最後にホジソン新監督について聞かせてほしい。監督の印象はどうかな?
コール──話し合った時にポジションやシステムについても聞いたけど、僕としてはチームの一員として構想に入れてもらえさえすれば何も文句はない。監督はチームをうまくまとめてくれるだろうから、その先は選手の仕事だ。全員が一丸となって戦い、チームスピリットを築き上げていくことが大事だね。選手のクオリティーを考えれば、リヴァプールが優勝する可能性だって十分にある。そうやってタイトルを争うような戦いを続けていけば、もっともっと成長出来ると思っているよ。

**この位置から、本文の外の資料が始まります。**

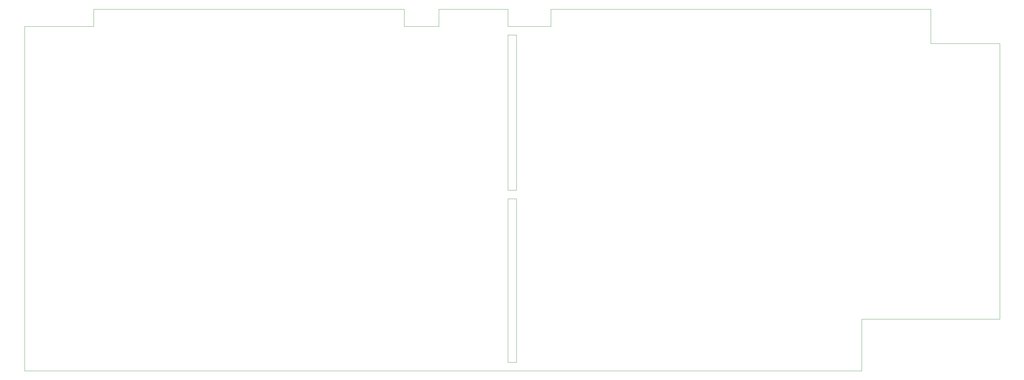
<source format=gbr>
G04 #@! TF.GenerationSoftware,KiCad,Pcbnew,5.1.6-c6e7f7d~87~ubuntu16.04.1*
G04 #@! TF.CreationDate,2020-11-01T04:30:44+09:00*
G04 #@! TF.ProjectId,ninja60,6e696e6a-6136-4302-9e6b-696361645f70,rev?*
G04 #@! TF.SameCoordinates,Original*
G04 #@! TF.FileFunction,Profile,NP*
%FSLAX46Y46*%
G04 Gerber Fmt 4.6, Leading zero omitted, Abs format (unit mm)*
G04 Created by KiCad (PCBNEW 5.1.6-c6e7f7d~87~ubuntu16.04.1) date 2020-11-01 04:30:44*
%MOMM*%
%LPD*%
G01*
G04 APERTURE LIST*
G04 #@! TA.AperFunction,Profile*
%ADD10C,0.050000*%
G04 #@! TD*
G04 APERTURE END LIST*
D10*
X204787500Y-192881250D02*
X204787500Y-147637500D01*
X207168750Y-192881250D02*
X204787500Y-192881250D01*
X207168750Y-147637500D02*
X207168750Y-192881250D01*
X204787500Y-147637500D02*
X207168750Y-147637500D01*
X204787500Y-145256250D02*
X204788360Y-102394180D01*
X207168750Y-145256250D02*
X204787500Y-145256250D01*
X207168750Y-102394180D02*
X207168750Y-145256250D01*
X204788360Y-102394180D02*
X207168750Y-102394180D01*
X302418750Y-195262500D02*
X71437500Y-195262500D01*
X302418750Y-180975000D02*
X302418750Y-195262500D01*
X340518750Y-180975000D02*
X302418750Y-180975000D01*
X340518750Y-104775000D02*
X340518750Y-180975000D01*
X321468750Y-104775000D02*
X340518750Y-104775000D01*
X321468750Y-95250000D02*
X321468750Y-104775000D01*
X216694660Y-95250400D02*
X321468750Y-95250000D01*
X216694660Y-100012500D02*
X216694660Y-95250000D01*
X204788360Y-100012500D02*
X216694660Y-100012920D01*
X204788360Y-95250000D02*
X204788360Y-100012500D01*
X185737500Y-95250000D02*
X204788360Y-95250000D01*
X185737500Y-100012500D02*
X185737500Y-95250000D01*
X176212500Y-100012500D02*
X185737500Y-100012500D01*
X176212500Y-95250000D02*
X176212500Y-100012500D01*
X90487500Y-95250000D02*
X176212500Y-95250000D01*
X90487500Y-100012500D02*
X90487500Y-95250000D01*
X71437500Y-100012500D02*
X90487500Y-100012500D01*
X71437500Y-195262500D02*
X71437500Y-100012500D01*
M02*

</source>
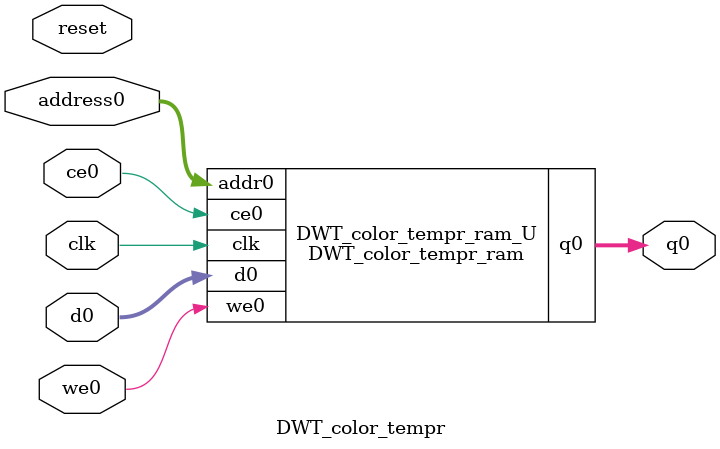
<source format=v>
`timescale 1 ns / 1 ps
module DWT_color_tempr_ram (addr0, ce0, d0, we0, q0,  clk);

parameter DWIDTH = 32;
parameter AWIDTH = 8;
parameter MEM_SIZE = 160;

input[AWIDTH-1:0] addr0;
input ce0;
input[DWIDTH-1:0] d0;
input we0;
output reg[DWIDTH-1:0] q0;
input clk;

(* ram_style = "block" *)reg [DWIDTH-1:0] ram[0:MEM_SIZE-1];




always @(posedge clk)  
begin 
    if (ce0) 
    begin
        if (we0) 
        begin 
            ram[addr0] <= d0; 
        end 
        q0 <= ram[addr0];
    end
end


endmodule

`timescale 1 ns / 1 ps
module DWT_color_tempr(
    reset,
    clk,
    address0,
    ce0,
    we0,
    d0,
    q0);

parameter DataWidth = 32'd32;
parameter AddressRange = 32'd160;
parameter AddressWidth = 32'd8;
input reset;
input clk;
input[AddressWidth - 1:0] address0;
input ce0;
input we0;
input[DataWidth - 1:0] d0;
output[DataWidth - 1:0] q0;



DWT_color_tempr_ram DWT_color_tempr_ram_U(
    .clk( clk ),
    .addr0( address0 ),
    .ce0( ce0 ),
    .we0( we0 ),
    .d0( d0 ),
    .q0( q0 ));

endmodule


</source>
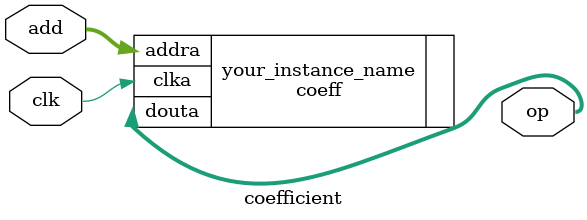
<source format=v>
`timescale 1ns / 1ps
module coefficient(
    input [3:0] add,
    input clk,
    output [7:0] op
    );
coeff your_instance_name (
  .clka(clk), // input clka
  .addra(add), // input [3 : 0] addra
  .douta(op) // output [7 : 0] douta
);
endmodule

</source>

背番号は10番だ。この番号は君にとってどんな意味がある?
コール──リヴァプールのユニホームなら何番でも構わなかったけど、とにかく10番をもらえて光栄に思っているよ。僕はリヴァプールの全盛期を見て育った世代だから、このクラブの10番の持つ意味は分かっているつもりだ。赤いユニホームを着るのはまだ何だかくすぐったいような気もするけど、じきに慣れるさ。早くシーズンの開幕を迎えて、このユニホームでプレーしたいね。